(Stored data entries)
○ ○ ○ ○ ○ ○ ○
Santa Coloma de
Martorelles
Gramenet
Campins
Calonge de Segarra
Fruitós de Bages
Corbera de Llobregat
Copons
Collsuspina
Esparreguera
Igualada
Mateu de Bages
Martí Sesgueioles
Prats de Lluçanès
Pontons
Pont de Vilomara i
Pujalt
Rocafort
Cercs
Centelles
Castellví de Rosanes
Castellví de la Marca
○ ○ ○ ○ ○ ○ ○
What the task requires:
Copy out the records once more, with nothing altered.

Answer below:
Santa Coloma de
Martorelles
Gramenet
Campins
Calonge de Segarra
Fruitós de Bages
Corbera de Llobregat
Copons
Collsuspina
Esparreguera
Igualada
Mateu de Bages
Martí Sesgueioles
Prats de Lluçanès
Pontons
Pont de Vilomara i
Pujalt
Rocafort
Cercs
Centelles
Castellví de Rosanes
Castellví de la Marca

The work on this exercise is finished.